I personally love tricks, on my days off I sit outside and am either trying to teach my (ahem, rather dunce) dog how to do something new, or playing with Indie and getting her to pick up new things. It's a fun hobby, but you just gotta keep in mind horses are a LOT bigger than dogs. As long as you keep that in mind, and know what're doing then I don't see a problem.
Just be prepared for them to be doing it all the time. Teaching to rear would be awesome, and I'd personally love it... but I know Indie has a future with kids, so I won't teach it to her because it wouldn't be fair to expect children to handle that.
But for example:
Last year I taught Indie how to climb onto our porch and she nearly got how to open the screen door (usually the only thing separating the house from outside)... well, let's just say I've walked in to see a horse standing in the living room looking towards the kitchen :rofl:
So I'm all for trick training, it's fun and potentially innocent; just be prepared for the repercussions.
I think it's great as it gives something different for the horse to learn and a break from riding.
I'm aganist. I see no useful purpose in most of the tricks. What if you need to sell the horse?
Some signals can actually be confusing to the horse.

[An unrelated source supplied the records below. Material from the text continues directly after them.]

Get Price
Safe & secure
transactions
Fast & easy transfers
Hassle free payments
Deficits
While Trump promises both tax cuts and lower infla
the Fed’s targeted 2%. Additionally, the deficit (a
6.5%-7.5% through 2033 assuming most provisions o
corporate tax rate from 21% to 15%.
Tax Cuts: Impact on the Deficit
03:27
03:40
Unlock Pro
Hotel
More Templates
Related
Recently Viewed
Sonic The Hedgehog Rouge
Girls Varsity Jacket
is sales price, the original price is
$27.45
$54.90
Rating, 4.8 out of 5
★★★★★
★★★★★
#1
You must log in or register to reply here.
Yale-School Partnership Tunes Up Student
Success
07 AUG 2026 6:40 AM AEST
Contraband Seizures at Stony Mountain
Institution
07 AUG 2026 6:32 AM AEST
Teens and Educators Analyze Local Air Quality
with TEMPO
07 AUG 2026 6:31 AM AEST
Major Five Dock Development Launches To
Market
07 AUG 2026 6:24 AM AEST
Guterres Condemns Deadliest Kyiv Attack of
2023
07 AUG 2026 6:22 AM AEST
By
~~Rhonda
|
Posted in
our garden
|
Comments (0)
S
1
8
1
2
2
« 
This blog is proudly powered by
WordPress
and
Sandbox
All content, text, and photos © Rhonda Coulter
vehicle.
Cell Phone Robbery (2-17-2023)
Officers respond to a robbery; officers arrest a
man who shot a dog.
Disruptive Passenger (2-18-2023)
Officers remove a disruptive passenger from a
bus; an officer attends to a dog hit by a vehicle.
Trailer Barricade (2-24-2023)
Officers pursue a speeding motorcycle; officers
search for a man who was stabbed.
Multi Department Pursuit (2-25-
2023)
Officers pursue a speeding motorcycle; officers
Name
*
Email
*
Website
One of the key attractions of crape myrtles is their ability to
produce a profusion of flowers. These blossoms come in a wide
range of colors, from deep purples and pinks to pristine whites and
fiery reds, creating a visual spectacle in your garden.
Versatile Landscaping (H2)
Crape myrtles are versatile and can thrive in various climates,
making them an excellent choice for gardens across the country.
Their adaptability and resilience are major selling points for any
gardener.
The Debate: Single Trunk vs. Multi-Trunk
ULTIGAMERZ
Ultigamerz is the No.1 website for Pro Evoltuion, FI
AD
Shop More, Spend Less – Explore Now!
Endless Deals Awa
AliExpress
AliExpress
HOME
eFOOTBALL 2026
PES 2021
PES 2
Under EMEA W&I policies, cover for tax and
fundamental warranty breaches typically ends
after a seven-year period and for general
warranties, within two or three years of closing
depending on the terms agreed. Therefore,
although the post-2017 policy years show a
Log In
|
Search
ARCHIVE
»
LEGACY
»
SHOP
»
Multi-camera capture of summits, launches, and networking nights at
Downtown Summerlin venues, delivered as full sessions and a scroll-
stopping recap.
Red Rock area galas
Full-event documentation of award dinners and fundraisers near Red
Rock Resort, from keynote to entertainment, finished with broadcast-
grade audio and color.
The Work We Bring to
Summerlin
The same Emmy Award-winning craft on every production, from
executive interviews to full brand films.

We had a horse have to stay over in the clinic. Vitals are taken at a minimum twice a day. Horse's standing position had to be moved to take the heart rate. Tech touched the horse and the horse dropped to his knees.
It was a trick the horse had been taught that took 10 years off the life of the tech.

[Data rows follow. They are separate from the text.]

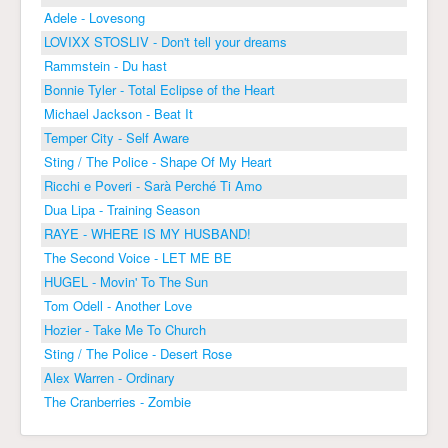
Adele - Lovesong
LOVIXX STOSLIV - Don't tell your dreams
Rammstein - Du hast
Bonnie Tyler - Total Eclipse of the Heart
Michael Jackson - Beat It
Temper City - Self Aware
Sting / The Police - Shape Of My Heart
Ricchi e Poveri - Sarà Perché Ti Amo
Dua Lipa - Training Season
RAYE - WHERE IS MY HUSBAND!
The Second Voice - LET ME BE
HUGEL - Movin' To The Sun
Tom Odell - Another Love
Hozier - Take Me To Church
Sting / The Police - Desert Rose
Alex Warren - Ordinary
The Cranberries - Zombie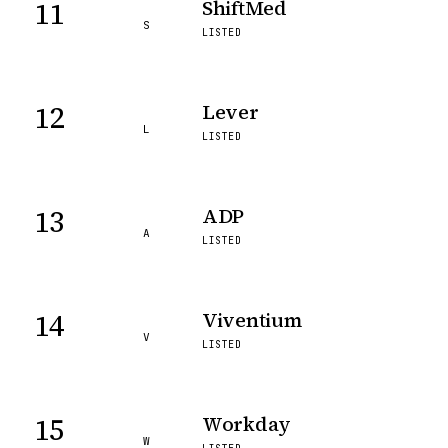
11
ShiftMed
S
LISTED
12
Lever
L
LISTED
13
ADP
A
LISTED
14
Viventium
V
LISTED
15
Workday
W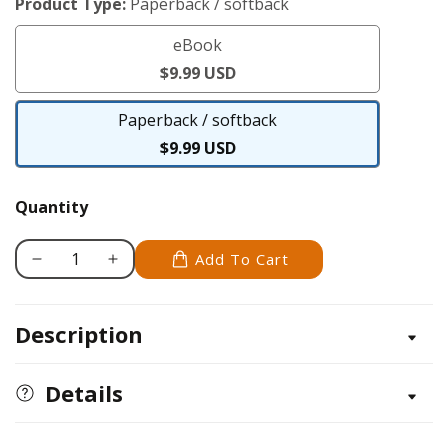
Product Type:
Paperback / softback
eBook
eBook
$9.99 USD
Paperback / softback
Paperback
$9.99 USD
/
softback
Quantity
Add To Cart
Decrease
Increase
quantity
quantity
for
for
Description
Arm
Arm
Knitting
Knitting
Details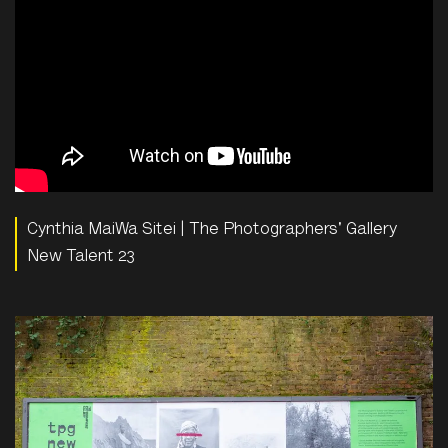
Cynthia MaiWa Sitei | The Photographers' Gallery
New Talent 23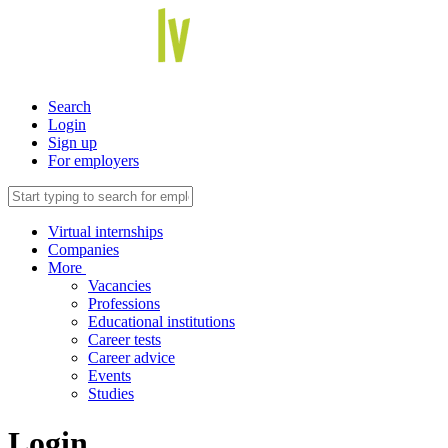
Search
Login
Sign up
For employers
Virtual internships
Companies
More
Vacancies
Professions
Educational institutions
Career tests
Career advice
Events
Studies
Login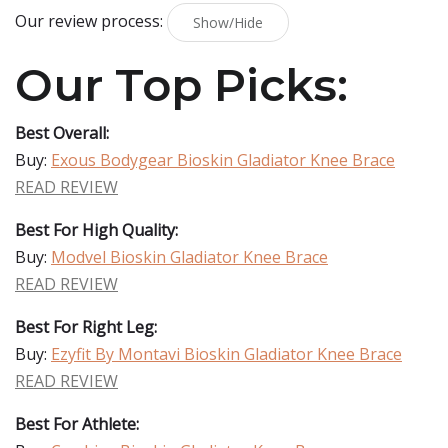
Our review process:
Show/Hide
Our Top Picks:
Best Overall:
Buy:
Exous Bodygear Bioskin Gladiator Knee Brace
READ REVIEW
Best For High Quality:
Buy:
Modvel Bioskin Gladiator Knee Brace
READ REVIEW
Best For Right Leg:
Buy:
Ezyfit By Montavi Bioskin Gladiator Knee Brace
READ REVIEW
Best For Athlete:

I'm for it as long as there is no forced method of it. There ARE ways I just don't know of any at the moment. Except, I don't know if you've ever heard of Jessica Forsyth (RIP) but on Youtube she has a video of putting a treat under her horses front legs and he follows it until he is completely bowing.
I trained my horse to do a few tricks one winter, so I am rather nutral about the subject. I did have some trouble that resulted from teaching my horse to rear up. I don't suggest that trick. I still have him do it, since he knows how... And it is fun to do when cars pass me too fast. It also makes a neat picture. I won't teach it to any more of my horses though, if that means anything to y'all.
That's what I did!
Working on getting her to do it on voice command :D It was the easiest and clearest method I could find, and within one session she fully understood what I'm asking for when I hold a carrot under her tummy and pleasantly ask "Bow."
It isn't the *correct* bowing method, but for a backyard trick it's pretty cute and the neighbor kids think Indie is the most amazing "pony" ever.